Roman, toplumsal cinsiyet rollerini bütün açıklığıyla ortaya koyarken, dönemin ekonomik kaosunu da gözler önüne serer. Çocuk işçiliği, istismar, düzensiz göç, kent yoksulluğu… Bunların hepsi kitabın büyülü diliyle anlatılsa da etkisi gerçek hayatta hissedilen acılardır.
Bu romanı bitirdiğimde, Latife Tekin’e hayran olmamak elde değildi.
Bunca incelikli, çok katmanlı ve bir o kadar da sessiz bir çığlıkla yazılmış bir metinle karşılaşmak beni derinden etkiledi. Büyülü gerçekçiliğin bir özelliği olan “yazarın yorum katmadan anlatması” burada da hissediliyor. Hatta diyaloglar bile paragrafların içine yedirildiği için, kitap zaman zaman okuması zor ama içine girdiğinizde sizi saran bir metne dönüşüyor.

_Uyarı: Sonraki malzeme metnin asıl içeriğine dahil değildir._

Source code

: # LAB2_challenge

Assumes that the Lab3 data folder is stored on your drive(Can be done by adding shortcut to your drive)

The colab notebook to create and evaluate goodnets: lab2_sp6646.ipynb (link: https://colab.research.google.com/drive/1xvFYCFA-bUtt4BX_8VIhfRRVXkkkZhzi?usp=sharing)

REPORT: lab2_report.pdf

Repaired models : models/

Eğer bu yazıyı romanı okumadan önce okuyorsanız umarım okuma deneyiminizi zenginleştirir. Eğer zaten okuduysanız, birlikte biraz durup soluklanmış, yeniden hatırlamışızdır. Her iki hâliyle de paylaşmak benim için çok kıymetli. Eşlik ettiğiniz için teşekkürler.